Hommage au Père Fréchet

Mar 24, 2011 | 3e circonscription, Actualités | 0 commentaires

Monseigneur,

Mesdames, Messieurs,

C’est le Père Fréchet qui nous réunit une fois de plus; lui; le serviteur fervent et le soldat infatigable de l’amour de Dieu et des hommes – animé tout entier par sa foi et son  espérance.

J’ai déjà eu l’occasion d’exprimer la grande tristesse que me cause, comme à vous tous, la perte d’un frère en humanité admiré et respecté. Mais les moments de séparation et de chagrin sont aussi ceux où la reconnaissance vient au secours de la consolation. Et nous savons que nous pouvons puiser en abondance les raisons d’espérer dans l’héritage généreux que nous laisse Jean Fréchet, au terme d’une vie pétrie de passion, de lumière et de tendresse.

Nous l’avons connu homme de passion, bousculant, interpellant, rudoyant parfois ses interlocuteurs qu’il jugeait trop policés, trop prudents, trop raisonnables, trop résignés pour lui, qui professait que « tout homme, même le plus cabossé, était une histoire sacrée ». Il aura lutté toute sa vie, « entre la foi et la colère », pied à pied, jusqu’au bout de ses forces, posant et reposant une à une les pierres d’un royaume où les « pauvres seraient enfin les invités de la société et des églises ».

Que de fois l’ai-je rencontré, chez lui, ici, au fond de cette église Saint-Paul, au milieu des siens, les sans-toits, les sans-papiers, m’interpellant sur l’action de la municipalité, pour quelques logements de plus à mettre à disposition, pour quelques subventions de plus, pour un témoignage, une lettre, une tribune a faire paraître dans ses publications à envoyer au bout du monde, là ou la pauvreté et la précarité sont encore plus vives qu’ici…

Nous l’avons connu homme de lumière – la lumière qui éclairait son cœur de croyant et la lumière qu’il voyait en chacun, y compris tapie derrière les ombres les plus épaisses de la souffrance, de la déchéance, de la solitude.
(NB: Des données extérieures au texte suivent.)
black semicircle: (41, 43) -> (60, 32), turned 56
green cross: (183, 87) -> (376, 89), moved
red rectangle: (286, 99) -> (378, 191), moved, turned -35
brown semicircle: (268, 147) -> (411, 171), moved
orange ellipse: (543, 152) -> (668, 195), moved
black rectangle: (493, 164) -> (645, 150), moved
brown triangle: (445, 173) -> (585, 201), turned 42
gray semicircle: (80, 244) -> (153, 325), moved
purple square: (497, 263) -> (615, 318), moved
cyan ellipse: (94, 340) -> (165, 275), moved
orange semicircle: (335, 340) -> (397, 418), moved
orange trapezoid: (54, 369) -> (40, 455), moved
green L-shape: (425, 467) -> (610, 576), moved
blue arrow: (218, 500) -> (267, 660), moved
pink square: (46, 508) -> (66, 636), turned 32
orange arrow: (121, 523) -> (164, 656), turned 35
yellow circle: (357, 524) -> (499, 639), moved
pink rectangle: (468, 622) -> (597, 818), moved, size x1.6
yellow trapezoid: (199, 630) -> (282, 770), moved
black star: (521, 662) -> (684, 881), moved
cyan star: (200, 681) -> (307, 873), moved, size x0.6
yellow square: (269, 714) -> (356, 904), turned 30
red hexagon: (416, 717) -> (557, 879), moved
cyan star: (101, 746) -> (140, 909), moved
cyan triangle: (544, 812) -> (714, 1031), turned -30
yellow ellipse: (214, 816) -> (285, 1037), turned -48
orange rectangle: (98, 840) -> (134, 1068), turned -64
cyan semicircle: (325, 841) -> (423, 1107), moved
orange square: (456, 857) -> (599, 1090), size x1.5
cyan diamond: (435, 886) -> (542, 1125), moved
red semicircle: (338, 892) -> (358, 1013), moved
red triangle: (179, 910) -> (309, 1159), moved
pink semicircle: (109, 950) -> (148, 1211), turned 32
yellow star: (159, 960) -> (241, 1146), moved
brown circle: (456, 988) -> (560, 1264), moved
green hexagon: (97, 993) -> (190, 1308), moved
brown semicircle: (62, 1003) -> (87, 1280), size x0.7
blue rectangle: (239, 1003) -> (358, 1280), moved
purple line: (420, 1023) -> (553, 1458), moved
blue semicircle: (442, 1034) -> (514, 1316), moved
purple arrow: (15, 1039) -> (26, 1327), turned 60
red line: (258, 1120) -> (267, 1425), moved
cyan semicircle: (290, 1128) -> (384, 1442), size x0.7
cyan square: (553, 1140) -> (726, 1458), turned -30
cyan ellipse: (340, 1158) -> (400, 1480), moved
Je me souviens que la lumière, pour lui, c’était aussi très concrètement celle du village d’Hennaya. Le Père Fréchet était un ancien d’Algérie où il avait fait son service militaire, période dont il disait garder une blessure non refermée. Appelé d’un contingent « trop jeune et trop fragile pour être affronté à une guerre fratricide », il avait côtoyé là-bas à la fois des militaires qui arrivaient d’Indochine « blindés et professionnels » et des prisonniers FLN qui souffraient « dans leur dignité d’hommes de la politique de la France ». Mais sa mémoire gardait une préférence émue pour la population chrétienne et musulmane d’Hennaya, village alors relativement protégé dont il était sûr qu’il boirait le vin délicieux, au paradis, en compagnie de ses amis d’alors.
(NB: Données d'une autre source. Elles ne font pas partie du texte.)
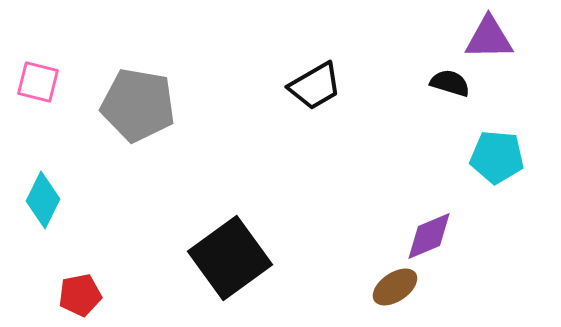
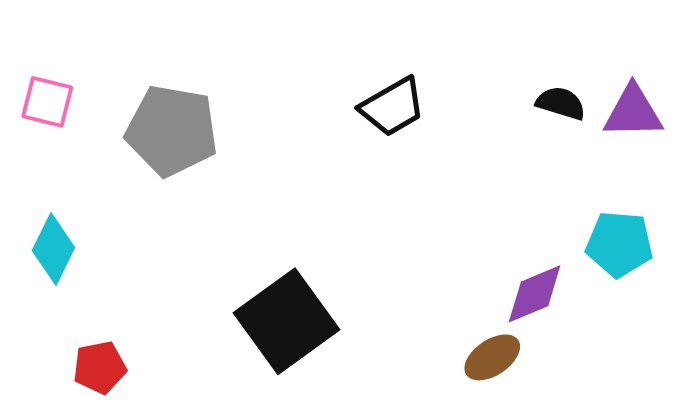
purple triangle: (489, 38) -> (633, 112), moved
cyan pentagon: (497, 157) -> (619, 244), moved

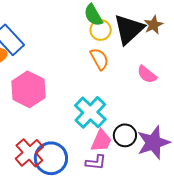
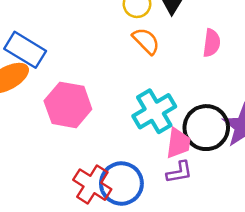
pink semicircle: (147, 74) -> (212, 43), turned -105
cyan cross: (90, 112) -> (154, 111), turned 32
black circle: (125, 135) -> (206, 128), size x1.5

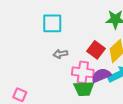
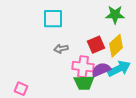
red square: (96, 50) -> (96, 45), turned 30

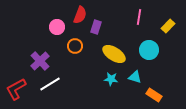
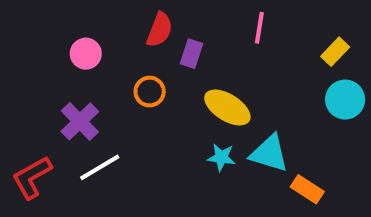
pink line: (139, 17) -> (259, 28), moved
pink circle: (57, 27) -> (86, 54), moved
cyan circle: (149, 50) -> (345, 100), moved
cyan triangle: (135, 77) -> (269, 153), size x1.5

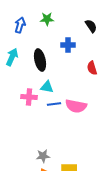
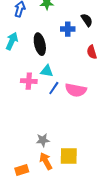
black semicircle: (91, 26) -> (87, 20), moved
blue line: (54, 104) -> (54, 88), turned -48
Nous l’avons connu homme de tendresse. Tendresse qu’il témoignait avec une confiante autorité aux plus endurcis par l’adversité, à ceux que la vie désertait, à ceux qu’il fallait relever encore et encore. Je me souviens que cette tendresse avait baigné son enfance, une enfance passée dans ses chères « terres froides », pays qu’il évoquait avec un bonheur toujours neuf, comme lorsqu’il se rappelait la batteuse du Passage, « de loin la plus moderne de la région » et les fiers sourires avec lesquels ses camarades et lui regardaient les batteuses des villages voisins – Saint Ondras, Saint Didier, Saint André…

Homme intransigeant, aux convictions et aux engagements radicalement sincères, homme de passion, de lumière et d’infinie tendresse, le Père Fréchet nous ramenait sans cesse et sans concession à une exigence première, « la plus grande des choses » : l’amour de l’autre, sans condition.

Merci à Jean Fréchet, merci à tous ceux qui l’ont accompagné dans sa vie de batailles, et qui assurent déjà la relève. Dans l’actualité sombre et tourmentée que nous traversons, le témoignage de cette vie accomplie donne sans aucun doute des raisons de poursuivre les combats entrepris et surtout d’espérer.